First I’ll save the original (not resampled) data.
An HDF5 file is like a dictionary on disk. It contains keys and corresponding values.
to_hdf takes three arguments:
The filename,
gss_pacs_clean.hdf.The key,
gssThe compression level, which controls how hard the algorithm works to compress the file.
So this file contains a single key, gss, which maps to the DataFrame with the original GSS data.
The argument w says that if the file already exists, we should overwrite it.
With compression level 6, it reduces the size of the file by a factor of more than 10.
# if the file already exists, remove it
import os
if os.path.isfile("gss_pacs_clean.hdf"):
!rm gss_pacs_resampled.hdf
# save the original
gss.to_hdf("gss_pacs_clean.hdf", "gss", "w", complevel=6)
!ls -lh gss_pacs_clean.hdf
-rw-rw-r-- 1 downey downey 11M Apr 3 11:42 gss_pacs_clean.hdf
And I’ll create a second file with three random resamplings of the original dataset.

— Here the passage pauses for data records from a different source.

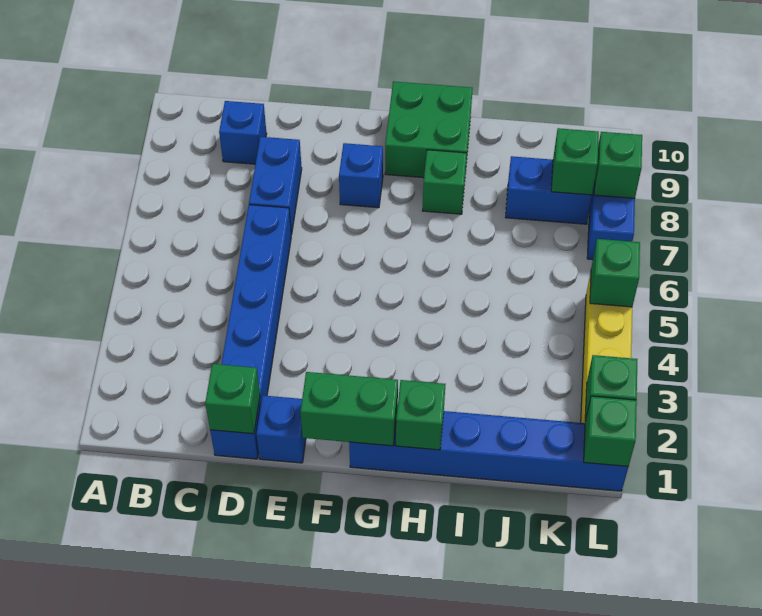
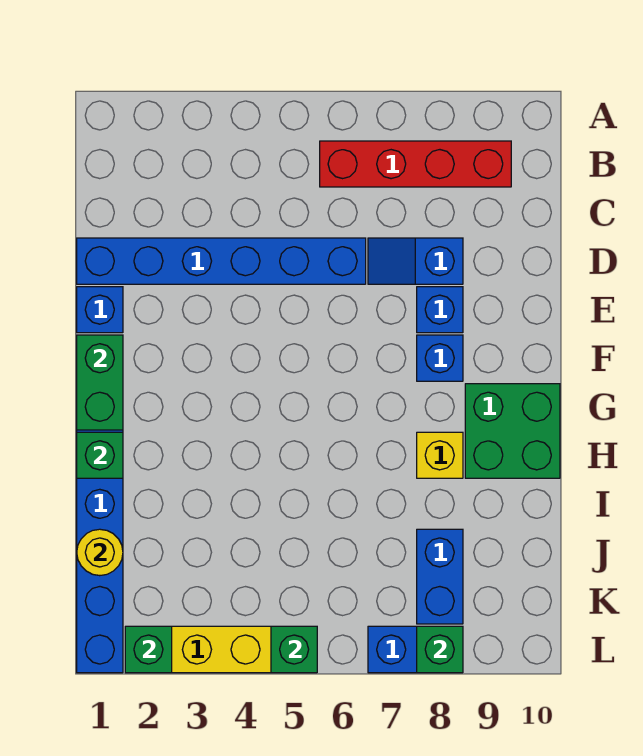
none -> red brick B6:B9 level 1
blue brick C9 level 1 -> blue brick E8 level 1
green brick D1 level 2 -> none
blue brick D7:D8 level 1 -> blue slope D7:D8 level 1 top 8
green brick H8 level 1 -> yellow brick H8 level 1
none -> yellow round brick J1 level 2
green brick K8 level 2 -> none
green brick L1 level 2 -> none

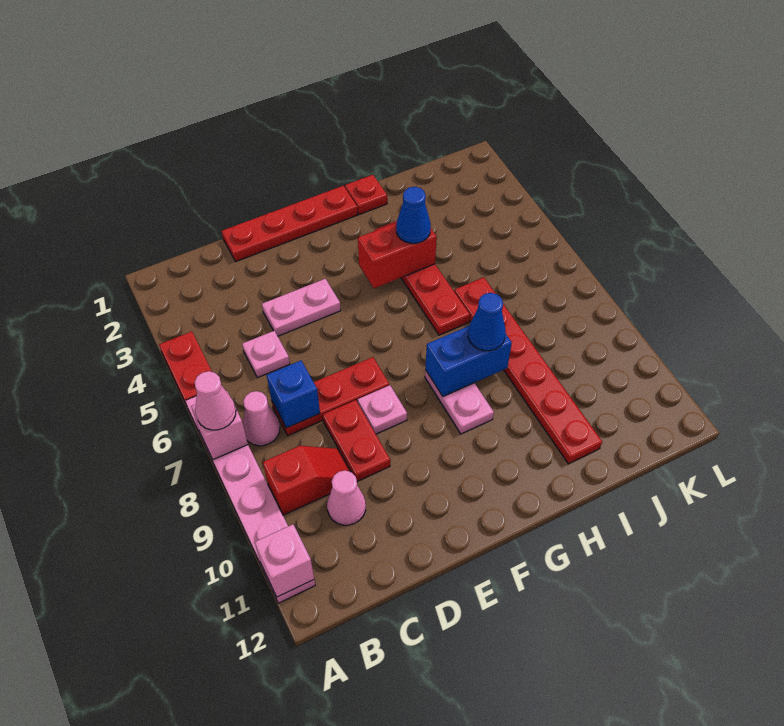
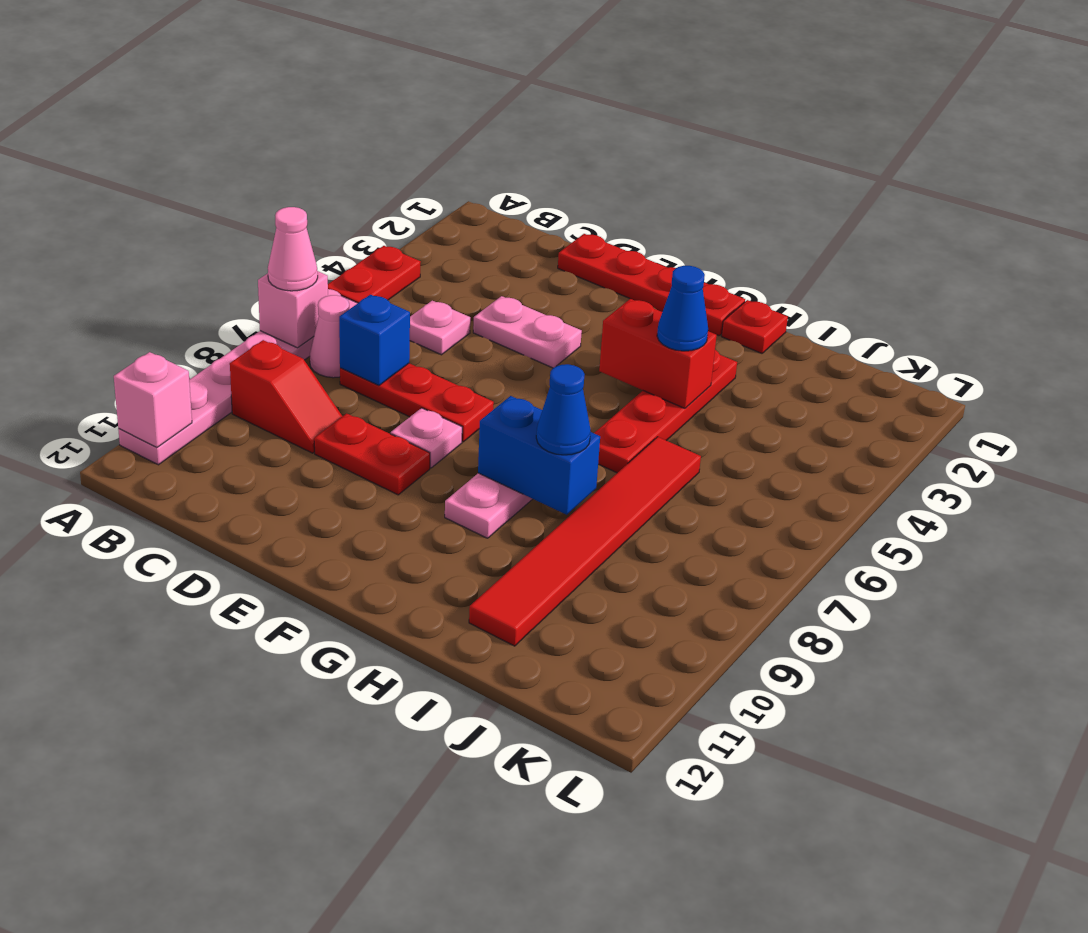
pink cone C10 level 1 -> none
red plate D8:D9 level 1 -> red plate D9:E9 level 1
red plate I6:I11 level 1 -> red tile I6:I11 level 1

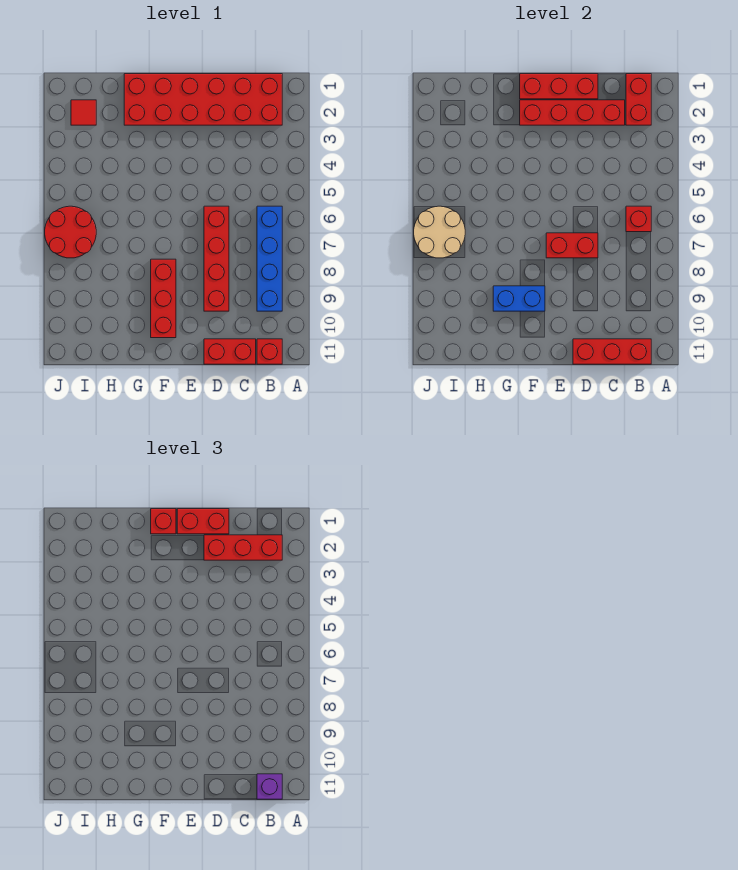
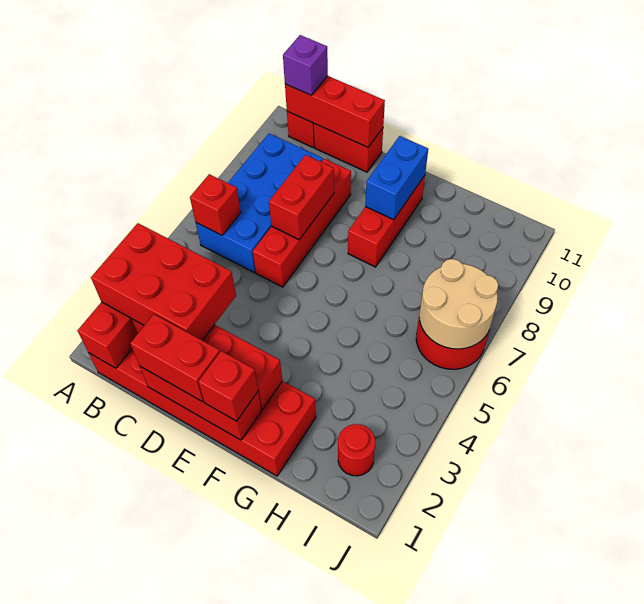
red brick B2:D2 level 3 -> red brick B2:D3 level 3
blue brick B6:B9 level 1 -> blue brick B6:C9 level 1
red brick D7:E7 level 2 -> red brick D7:D8 level 2
blue brick F9:G9 level 2 -> blue brick F9:F10 level 2
red tile I2 level 1 -> red round brick I2 level 1

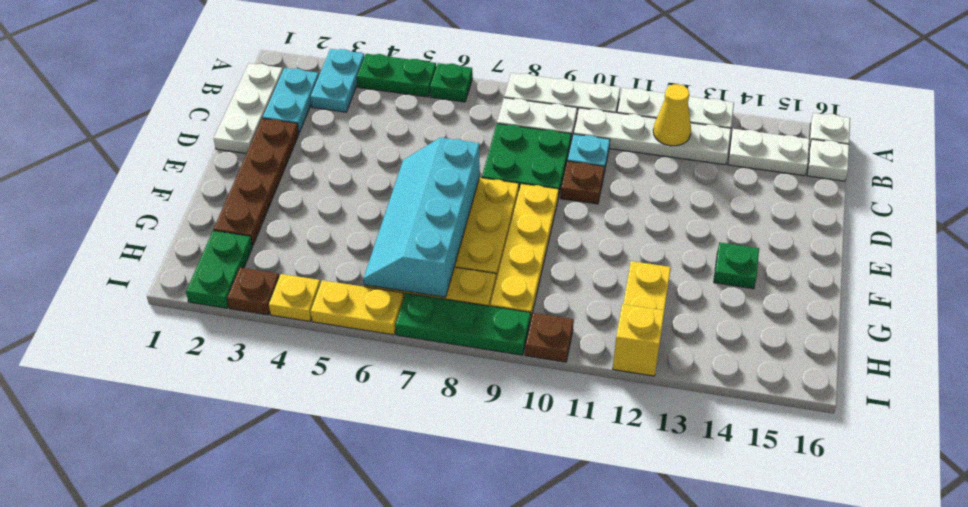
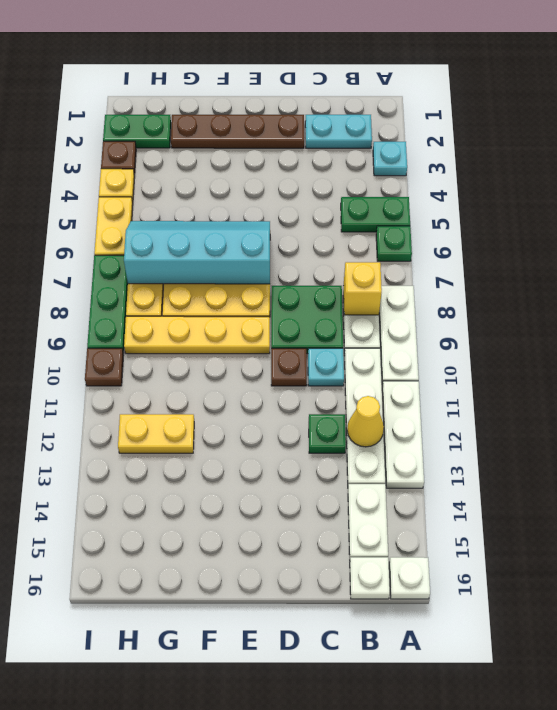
cyan plate A3:B3 level 1 -> cyan plate A3 level 1
green plate A4:A5 level 1 -> green plate A5:B5 level 1
white plate B1:D1 level 1 -> none
green plate F14 level 1 -> green plate C12 level 1
yellow brick I12 level 1 -> yellow brick B8 level 2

# if the file already exists, remove it
import os
if os.path.isfile("gss_pacs_resampled.hdf"):
!rm gss_pacs_resampled.hdf
This file contains three keys, gss0, gss1, and gss2, which map to three DataFrames.
# generate and store three resamplings
keys = ["gss0", "gss1", "gss2"]
for i in range(3):
np.random.seed(i)
sample = resample_by_year(gss, "wtssall")
sample.to_hdf("gss_pacs_resampled.hdf", keys[i], complevel=7)
!ls -lh gss_pacs_resampled.hdf
-rw-rw-r-- 1 downey downey 31M Apr 3 11:43 gss_pacs_resampled.hdf
For the other notebooks in this case study, we’ll load this resampled data rather than reading and cleaning the data every time.